Mehr Gerechtigkeit - oder Völkerwanderung

Entwicklungsminister Gerd Müller fordert eine Öffnung des europäischen Binnenmarkts für die Maghreb-Staaten.
Gerd Müller hat erkennbar Freude an seinem Amt. Wenn der Entwicklungsminister in diesen Tagen gefragt wird, wie ein bestimmtes Ziel in seinem Politikbereich erreichbar ist, dann antwortet der CSU-Politiker stets: „Erste Voraussetzung ist, dass ich die nächsten vier Jahre Minister bleibe“. Wie wahrscheinlich das ist, bleibt zwar völlig unklar, schließlich hängt die Besetzung nicht nur von Wahlergebnissen, sondern auch von Koalitionsarithmetik und Entscheidungen in München ab. Müller stellt gleichwohl schon seine Forderungen für die Zeit nach der Bundestagswahl auf, die allerdings auch jeder andere Politiker auf diesem Posten unterstützen dürfte: Deutschland muss in der kommenden Wahlperiode endlich die internationale Zusage erfüllen, 0,7 Prozent seiner Wirtschaftsleistung für die Entwicklungshilfe zur Verfügung zu stellen.
Müller war so ehrlich, die kurz vor Ostern veröffentlichten aktuellen Zahlen der Wirtschaftsorganisation OECD über die Hilfsleistungen der Industriestaaten („ODA-Quote“) nicht für sich propagandistisch auszuschlachten. Tatsächlich hat Deutschland im vergangenen Jahr die Zielquote von 0,7 Prozent schon erreicht – jedoch nur deshalb, weil die Kosten für die Aufnahme der Flüchtlinge im Inland nach den Regeln der OECD in die Zahlen hineingerechnet werden. Ohne diese Anrechnung läge die Quote bei 0,52 Prozent und damit unverändert auf dem Niveau von 2015.
Der Minister sagte am Mittwoch anlässlich der Beratung seines „Entwicklungspolitischen Berichts“ im Bundeskabinett, auch ohne Einrechnung der Flüchtlingskosten müsse das 0,7-Prozent-Ziel in der nächsten Wahlperiode geschafft werden. Das würde laut Müller bedeuten, den Haushalt des Entwicklungsministeriums von jetzt fast neun auf mehr als zwölf Milliarden Euro zu erhöhen. In der laufenden Legislaturperiode wurde der Etat bereits um mehr als zwei Milliarden Euro aufgestockt. Es gehe hier nicht darum, Almosen zu verteilen. „Wenn es uns nicht gelingt, die Globalisierung gerecht zu gestalten, dann kommen die Leute zu uns, dann werden wir eine neue Völkerwanderung erleben“, sagte Müller.
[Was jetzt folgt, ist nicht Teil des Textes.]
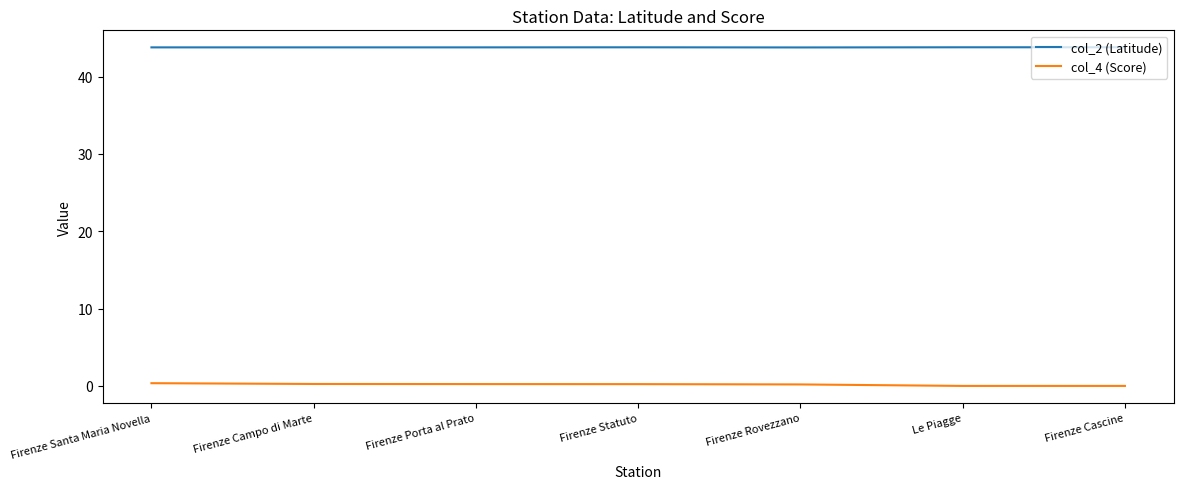

True or false: col_2 (Latitude) and col_4 (Score) cross at least once.

False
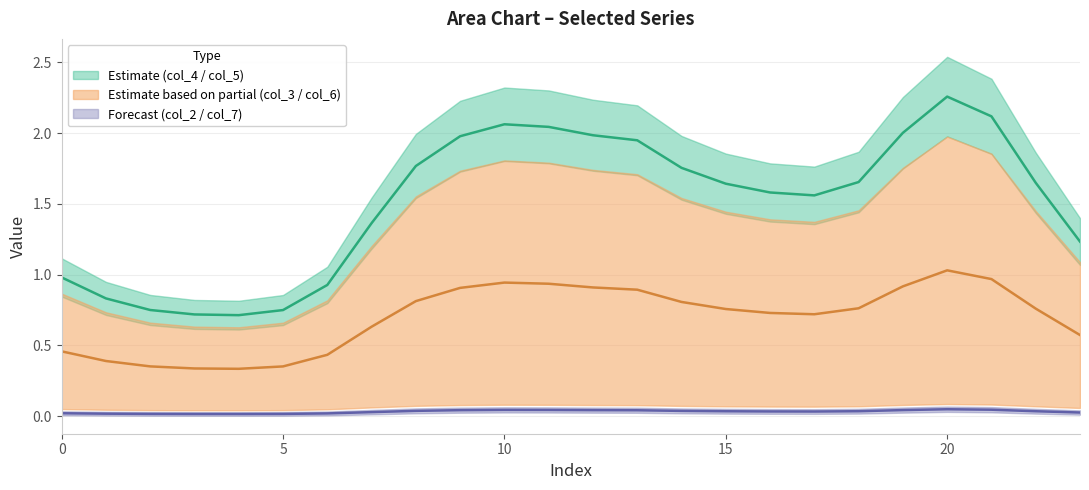

Is it true that col_4 equals 1.2 at 23?

True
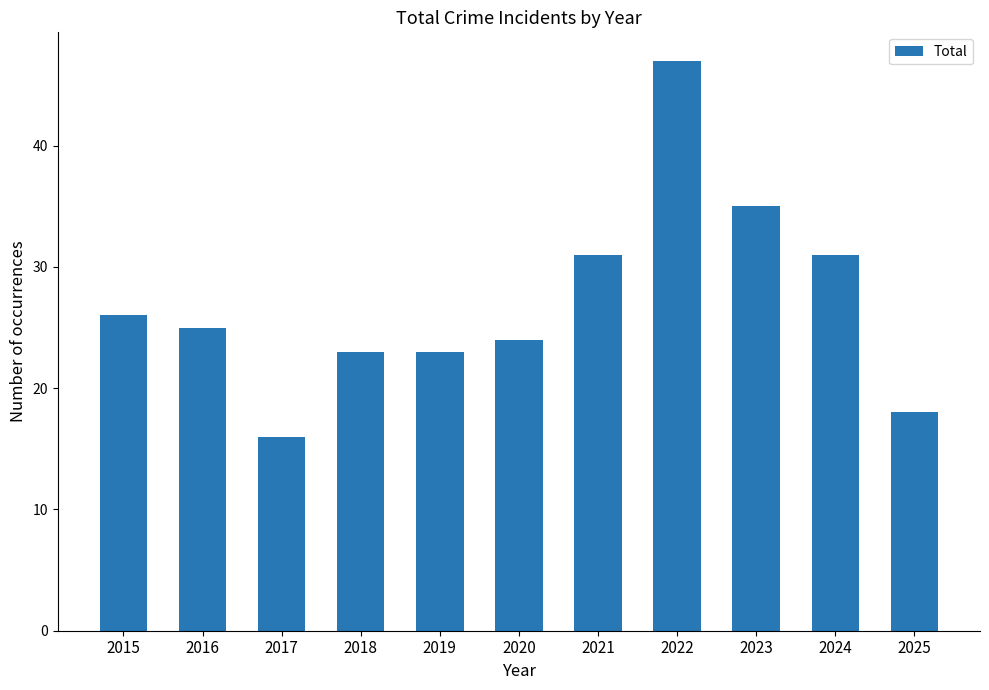

What is the smallest value displayed?

16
Der CSU-Politiker kritisierte in diesem Zusammenhang die von US-Präsident Donald Trump forcierte Debatte über die Erhöhung der Militärausgaben. Entwicklungszusammenarbeit sei noch immer die beste Friedenspolitik, sagte Müller. Sicherheitspolitik dürfe nicht auf das Militär reduziert werden. „Wir brauchen einen neuen Sicherheitsbegriff“, so der Minister.
Der Entwicklungsminister forderte zudem, den Maghreb-Staaten – also vor allem Tunesien und Marokko – schrittweise einen vollständigen Zugang zum europäischen Binnenmarkt zu geben. Es mache doch keinen Sinn, den Handel zu beschränken und diesen Staaten dann gleichzeitig mit Entwicklungsgeldern helfen zu müssen. Nötig sei ein freier Handel für Güter und Dienstleistungen ohne Quoten und Zölle. „Diese Länder müssen in die Lage versetzt werden, selbst in ihre eigene Zukunft investieren zu können“, sagte der Entwicklungsminister.